Tech-savvy programmers in Bosnia have developed an innovative piece of virtual reality software aimed at relieving stress.
The team of five at Mostar-based VRET – which stands for Virtual Reality Exposure Therapy – has developed the software with the aim of helping people, while also building a business that can sell to international clients.
Having crafted their software in the past nine months with the help of local psychiatrists and psychologists, they are now testing the product at a private hospital in Mostar, which they hope to complete within the next two months.
Then they hope to raise income selling it to clinics and hospitals domestically and abroad.
Iva Djikic, 26, the project manager, told BIRN that the group identified early on that virtual reality was an area in which prices are expected to rise quickly in the coming years.

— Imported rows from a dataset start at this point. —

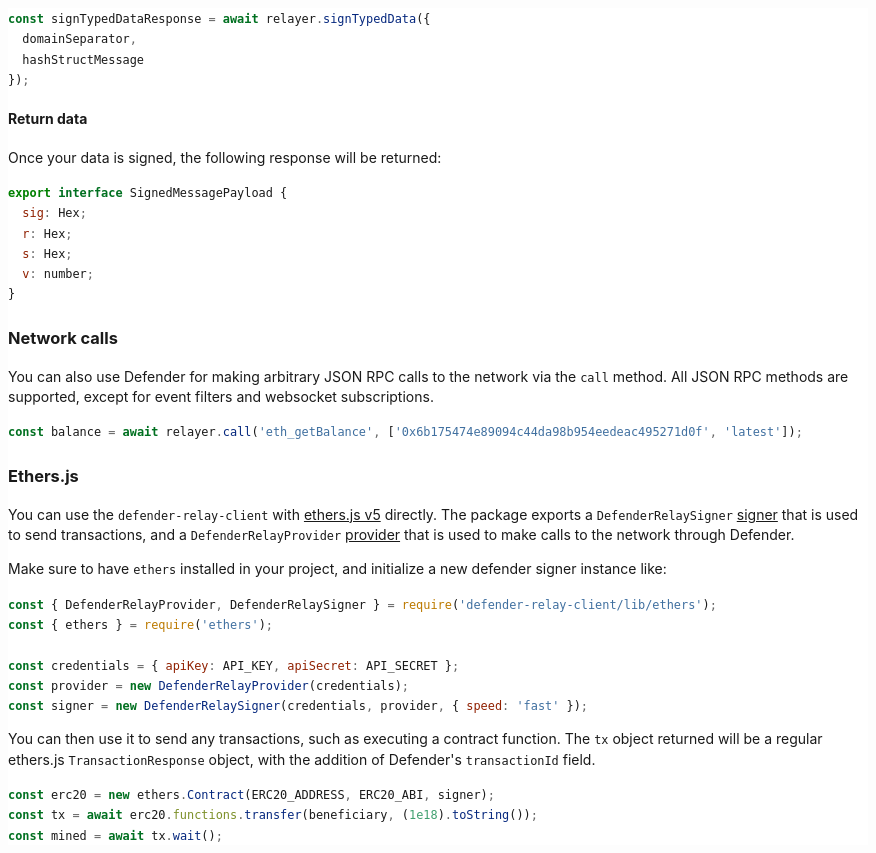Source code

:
 ```js
const signTypedDataResponse = await relayer.signTypedData({
  domainSeparator,
  hashStructMessage
});
```

#### Return data

Once your data is signed, the following response will be returned:

```js
export interface SignedMessagePayload {
  sig: Hex;
  r: Hex;
  s: Hex;
  v: number;
}
```

### Network calls

You can also use Defender for making arbitrary JSON RPC calls to the network via the `call` method. All JSON RPC methods are supported, except for event filters and websocket subscriptions.

```js
const balance = await relayer.call('eth_getBalance', ['0x6b175474e89094c44da98b954eedeac495271d0f', 'latest']);
```

### Ethers.js

You can use the `defender-relay-client` with [ethers.js v5](https://github.com/ethers-io/ethers.js/) directly. The package exports a `DefenderRelaySigner` [signer](https://docs.ethers.io/v5/api/signer/) that is used to send transactions, and a `DefenderRelayProvider` [provider](https://docs.ethers.io/v5/api/providers/) that is used to make calls to the network through Defender.

Make sure to have `ethers` installed in your project, and initialize a new defender signer instance like:

```js
const { DefenderRelayProvider, DefenderRelaySigner } = require('defender-relay-client/lib/ethers');
const { ethers } = require('ethers');

const credentials = { apiKey: API_KEY, apiSecret: API_SECRET };
const provider = new DefenderRelayProvider(credentials);
const signer = new DefenderRelaySigner(credentials, provider, { speed: 'fast' });
```

You can then use it to send any transactions, such as executing a contract function. The `tx` object returned will be a regular ethers.js `TransactionResponse` object, with the addition of Defender's `transactionId` field.

```js
const erc20 = new ethers.Contract(ERC20_ADDRESS, ERC20_ABI, signer);
const tx = await erc20.functions.transfer(beneficiary, (1e18).toString());
const mined = await tx.wait();
```
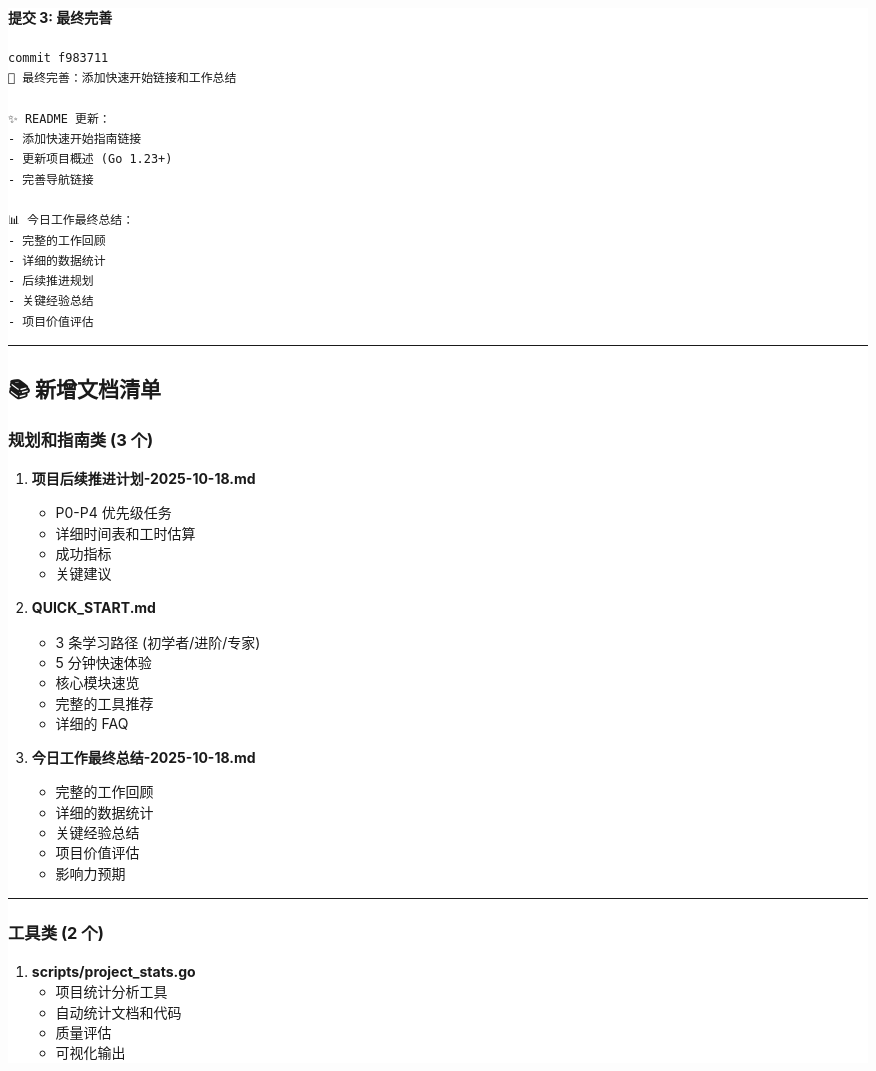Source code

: 
#### 提交 3: 最终完善
```
commit f983711
📝 最终完善：添加快速开始链接和工作总结

✨ README 更新：
- 添加快速开始指南链接
- 更新项目概述 (Go 1.23+)
- 完善导航链接

📊 今日工作最终总结：
- 完整的工作回顾
- 详细的数据统计
- 后续推进规划
- 关键经验总结
- 项目价值评估
```

---

## 📚 新增文档清单

### 规划和指南类 (3 个)

1. **项目后续推进计划-2025-10-18.md**
   - P0-P4 优先级任务
   - 详细时间表和工时估算
   - 成功指标
   - 关键建议

2. **QUICK_START.md**
   - 3 条学习路径 (初学者/进阶/专家)
   - 5 分钟快速体验
   - 核心模块速览
   - 完整的工具推荐
   - 详细的 FAQ

3. **今日工作最终总结-2025-10-18.md**
   - 完整的工作回顾
   - 详细的数据统计
   - 关键经验总结
   - 项目价值评估
   - 影响力预期

---

### 工具类 (2 个)

1. **scripts/project_stats.go**
   - 项目统计分析工具
   - 自动统计文档和代码
   - 质量评估
   - 可视化输出
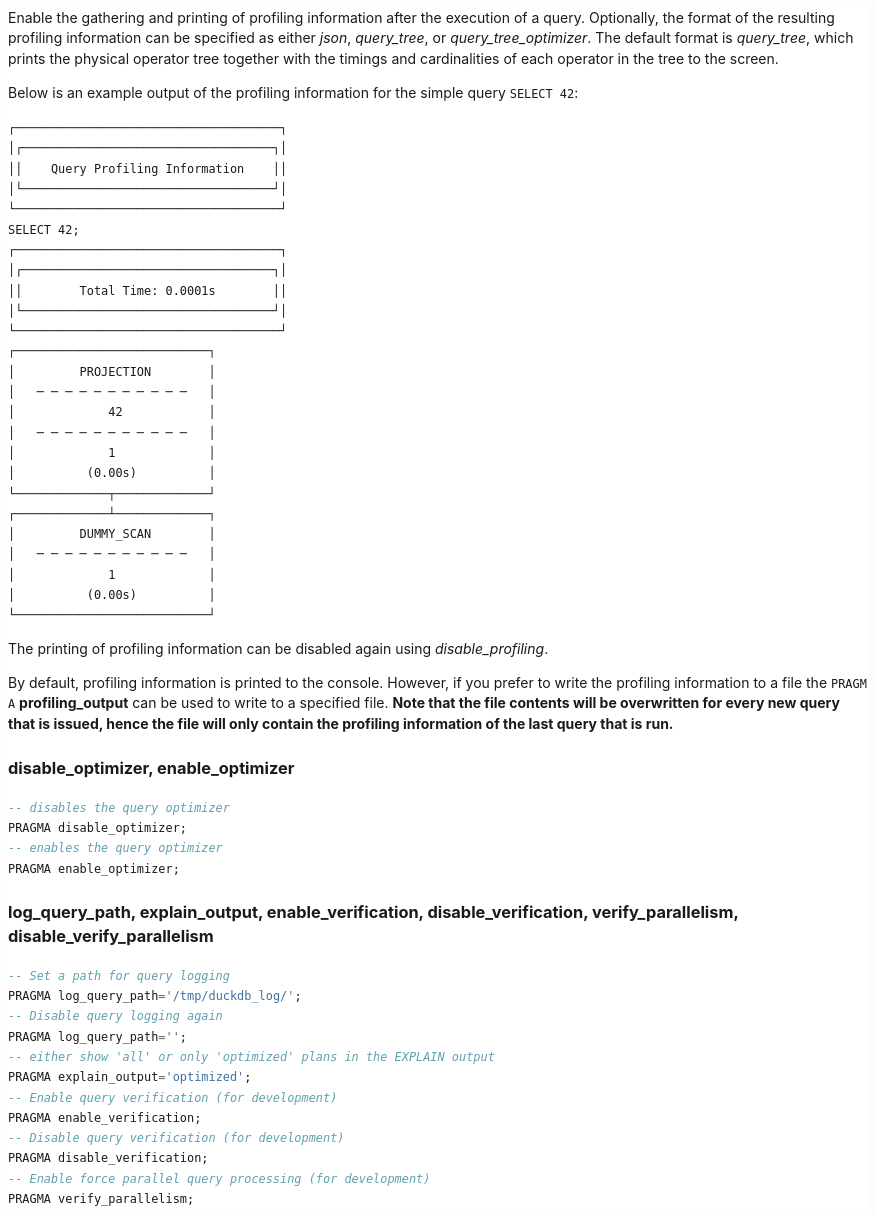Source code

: Enable the gathering and printing of profiling information after the execution of a query. Optionally, the format of the resulting profiling information can be specified as either *json*, *query_tree*, or *query_tree_optimizer*. The default format is *query_tree*, which prints the physical operator tree together with the timings and cardinalities of each operator in the tree to the screen.

Below is an example output of the profiling information for the simple query ```SELECT 42```:

```
┌─────────────────────────────────────┐
│┌───────────────────────────────────┐│
││    Query Profiling Information    ││
│└───────────────────────────────────┘│
└─────────────────────────────────────┘
SELECT 42;
┌─────────────────────────────────────┐
│┌───────────────────────────────────┐│
││        Total Time: 0.0001s        ││
│└───────────────────────────────────┘│
└─────────────────────────────────────┘
┌───────────────────────────┐
│         PROJECTION        │
│   ─ ─ ─ ─ ─ ─ ─ ─ ─ ─ ─   │
│             42            │
│   ─ ─ ─ ─ ─ ─ ─ ─ ─ ─ ─   │
│             1             │
│          (0.00s)          │
└─────────────┬─────────────┘
┌─────────────┴─────────────┐
│         DUMMY_SCAN        │
│   ─ ─ ─ ─ ─ ─ ─ ─ ─ ─ ─   │
│             1             │
│          (0.00s)          │
└───────────────────────────┘
```

The printing of profiling information can be disabled again using *disable_profiling*.

By default, profiling information is printed to the console. However, if you prefer to write the profiling information to a file the `PRAGMA` **profiling_output** can be used to write to a specified file. **Note that the file contents will be overwritten for every new query that is issued, hence the file will only contain the profiling information of the last query that is run.**

### disable_optimizer, enable_optimizer
```sql
-- disables the query optimizer
PRAGMA disable_optimizer;
-- enables the query optimizer
PRAGMA enable_optimizer;
```

### log_query_path, explain_output, enable_verification, disable_verification, verify_parallelism, disable_verify_parallelism
```sql
-- Set a path for query logging
PRAGMA log_query_path='/tmp/duckdb_log/';
-- Disable query logging again
PRAGMA log_query_path='';
-- either show 'all' or only 'optimized' plans in the EXPLAIN output
PRAGMA explain_output='optimized';
-- Enable query verification (for development)
PRAGMA enable_verification;
-- Disable query verification (for development)
PRAGMA disable_verification;
-- Enable force parallel query processing (for development)
PRAGMA verify_parallelism;
```
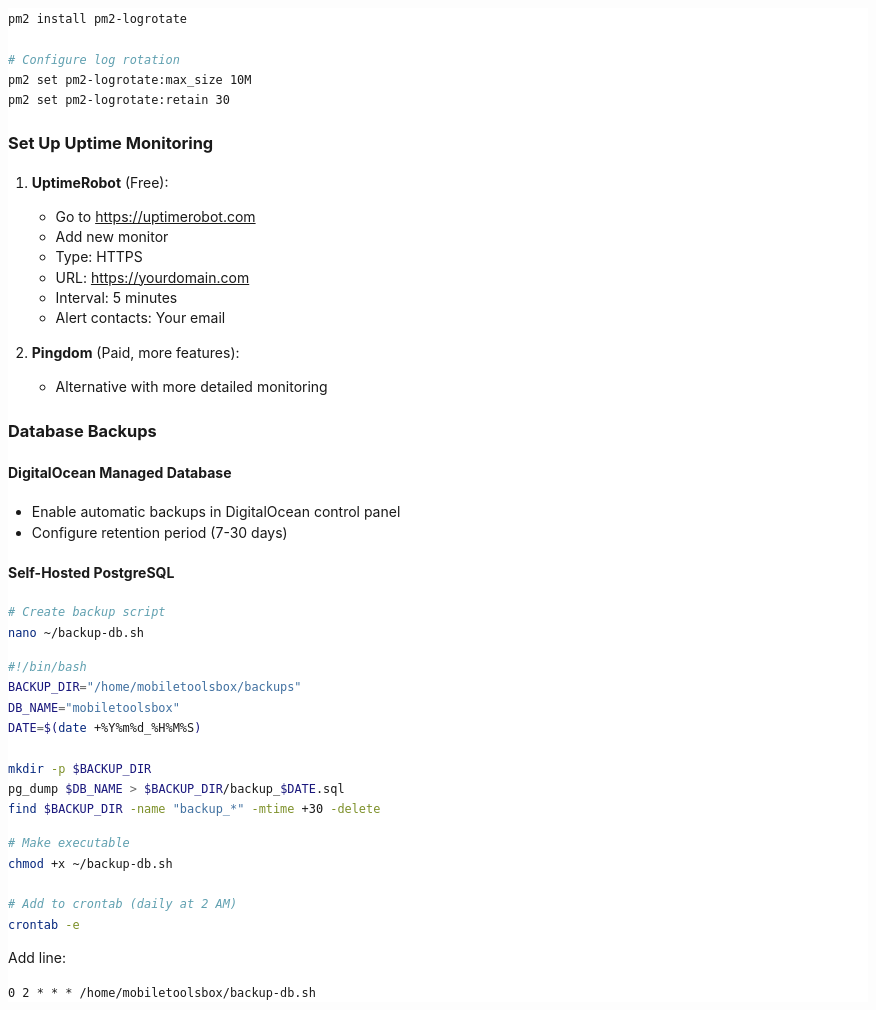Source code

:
 ```bash
pm2 install pm2-logrotate

# Configure log rotation
pm2 set pm2-logrotate:max_size 10M
pm2 set pm2-logrotate:retain 30
```

### Set Up Uptime Monitoring

1. **UptimeRobot** (Free):
   - Go to https://uptimerobot.com
   - Add new monitor
   - Type: HTTPS
   - URL: https://yourdomain.com
   - Interval: 5 minutes
   - Alert contacts: Your email

2. **Pingdom** (Paid, more features):
   - Alternative with more detailed monitoring

### Database Backups

#### DigitalOcean Managed Database

- Enable automatic backups in DigitalOcean control panel
- Configure retention period (7-30 days)

#### Self-Hosted PostgreSQL

```bash
# Create backup script
nano ~/backup-db.sh
```

```bash
#!/bin/bash
BACKUP_DIR="/home/mobiletoolsbox/backups"
DB_NAME="mobiletoolsbox"
DATE=$(date +%Y%m%d_%H%M%S)

mkdir -p $BACKUP_DIR
pg_dump $DB_NAME > $BACKUP_DIR/backup_$DATE.sql
find $BACKUP_DIR -name "backup_*" -mtime +30 -delete
```

```bash
# Make executable
chmod +x ~/backup-db.sh

# Add to crontab (daily at 2 AM)
crontab -e
```

Add line:
```
0 2 * * * /home/mobiletoolsbox/backup-db.sh
```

The group also had in mind that they would like to help people suffering from stress including PTSD, which affects a large portion of the Bosnian population since the war of 1992 to 1995.
Virtual reality treatments including the technique called exposure therapy have been used since the 1990s in the US and California to help relieve stress, but the high cost of hardware and limits of technology made it something of a niche.
Today, with lower-cost devices on the market, including PlayStation VR and Samsung Gear VR – all of which Djikic said are compatible with the group’s software – interest in the medical community in treating stress with virtual reality has risen.
The Mostar programmers’ first piece of software will not address PTSD but other anxiety problems including phobias, offering a calming environment of 3D views and sounds.
“Treating PTSD takes long and hard medical research, but in the future it’s a possibility for us,” said Djikic.
There is increasing anecdotal evidence that tech is a fast-growing field for young people in Bosnia, since youth unemployment rates are regularly estimated at more than 55 per cent while programming is a skill for which location does not matter.
It also allows local businesses to target international buyers, as well as selling in Bosnia where purchasing power is lower.
Andrej Vasilj, 21, VRET’s chief technological officer, said Bosnians were increasingly learning to code on their own initiative since unemployment is high, and “they don’t have another way”.
“The point here in Bosnia is not that faculties are teaching people about software development. You get the basic stuff at university, but the point is that for advanced stuff you have to teach yourself,” said Vasilj.